Doçent Doktor Demet Yıldız, Alzheimer hastalığının sadece hafıza kaybıyla sınırlı kalmayıp davranış bozukluklarına da yol açtığını ve bu durumun hasta yakınlarını en çok zorlayan unsur olduğunu dile getirdi. Medikal tedavilerle bu durumun kontrol altına alınmaya çalışıldığını belirten Yıldız, "Bu tür hastalarda uyku sorunları da sıkça görülüyor. Bunları ilaçlarla yönetmeye çalışıyoruz. Bu vakalarda hastaya bakım veren kişi üzerinden yaklaşmak daha doğru, zira hastalık ilerledikçe hasta 0-2 yaş aralığındaki bir çocuğun davranışlarını sergileyebiliyor. Bu nedenle bakım ve yönetimi oldukça zorlu bir süreç. Hastaya bakan kişilerde depresyon, anksiyete ve tükenmişlik sendromu gibi rahatsızlıklar görülebiliyor. Alzheimer bakımı 5-10 yıl sürebilen bir süreç ve bu tek bir kişinin üstlenebileceği bir sorumluluk değil, mutlaka paylaşılmalı," ifadelerini kullandı.
Doğru Beslenme Hayati Önem Taşıyor
Beslenme ve bağırsak sağlığının beyin sağlığını doğrudan etkilediğini vurgulayan Doçent Doktor Nilüfer Büyükkoyuncu Pekel, Alzheimer hastalığına yakalanmamak için 30-40'lı yaşlarda doğru beslenmenin büyük önem taşıdığını belirtti. Özellikle orta ve ileri evrelerde hastaların yutma güçlüğü gibi sorunlarla karşı karşıya kalabildiğine dikkat çeken Pekel, "Hastanın bir şeyi yutmaya çalışırken boğulacak gibi olması veya öksürmesi, tanı koymada yardımcı olabilir. Bu gibi durumlarda yemekler püre veya lapa kıvamına getirilerek verilebilir. Ancak ilerleyen evrelerde bu da yeterli olmayabilir. Daha sonra çeşitli tıbbi müdahalelerle hastayı beslemeye çalışıyoruz," şeklinde konuştu.

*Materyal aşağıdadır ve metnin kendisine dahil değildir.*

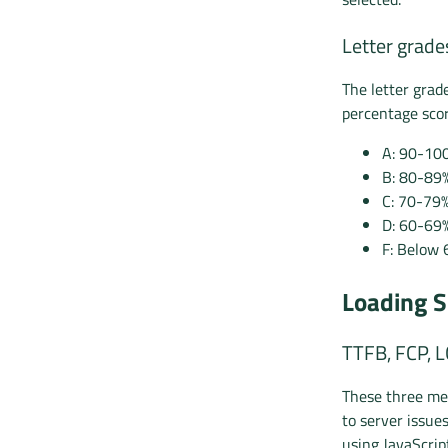
Letter grade
The letter grad
percentage scor
A: 90-10
B: 80-89
C: 70-79
D: 60-69
F: Below 
Loading S
TTFB, FCP, 
These three met
to server issue
using JavaScrip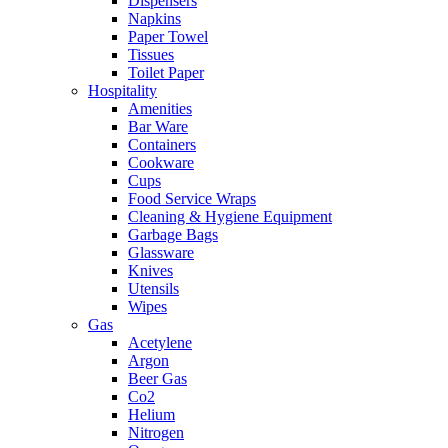
Dispensers
Napkins
Paper Towel
Tissues
Toilet Paper
Hospitality
Amenities
Bar Ware
Containers
Cookware
Cups
Food Service Wraps
Cleaning & Hygiene Equipment
Garbage Bags
Glassware
Knives
Utensils
Wipes
Gas
Acetylene
Argon
Beer Gas
Co2
Helium
Nitrogen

Etkinlik sonunda, Nilüfer Belediye Başkan Yardımcısı Okan Şahin, katılımcıların sorularını yanıtlayan doktorlara günün anısına hediyeler takdim etti. Katılımcılar, söyleşinin ardından Nilüfer Belediyesi Lions & Ercan Dikencik Alzheimer Hasta Konuk Evi'ndeki hastalar tarafından hazırlanan resim sergisini de ziyaret ettiler.